復讐心を持って相手を倒したり陥れたり、傷つけてやろうと用意しながら、相手を待ちかまえるというようなシーンで使われる言葉です。
牙を研ぐのはその牙で相手に噛みつくためであり、爪を研ぐのはその鋭い爪で相手を傷つけるためということになるでしょう。どちらもやられたほうはたまりませんが、やはり、牙の方がよりおそろしいイメージがありますよね。
気になるのが「研ぐ」という動詞。この動詞を一番よく使うのは、「米を研ぐ」ではないでしょうか。お米を水の中ですりあわせるようにして洗うことを、そう表現します。
考えてみると、「牙を研ぐ」は、牙を磨いて鋭くするという意味ですが、米を研ぐのは、別にお米を鋭くするためではありません。

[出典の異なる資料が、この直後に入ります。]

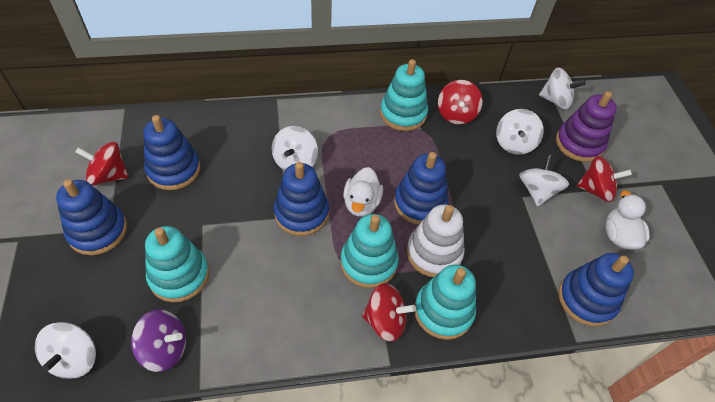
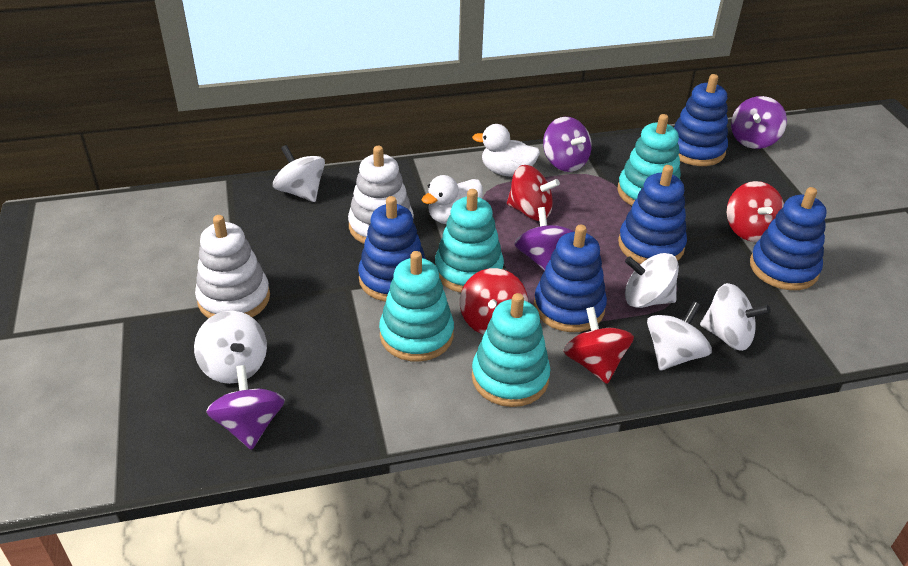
purple spinning top: [131,309,186,372] = 1 -> [206,365,285,450] [514,207,574,271] [543,117,592,172] [731,96,787,149] = 4
purple stacking toy: [556,91,617,162] = 1 -> none = 0
white stacking toy: [407,204,464,277] = 1 -> [195,215,270,318] [348,146,414,244] = 2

どういうことなのか、調べてみたところ、「研」という漢字には、もともと「石などですりみがく」という意味があるようです。米をすり合わせるようにするところから、米も「研ぐ」という言い方になったのでしょう。
今はほとんど使いませんが、鏡を研ぐという表現もあるようです。これも、鏡を何かでこするようにしてすり合わせ、きれいにしたり艶を出したりするという意味です。
それにしても、自分の知らない所で、誰かがひそかに牙を研いでいるシーンは、ちょっと想像したくありませんね。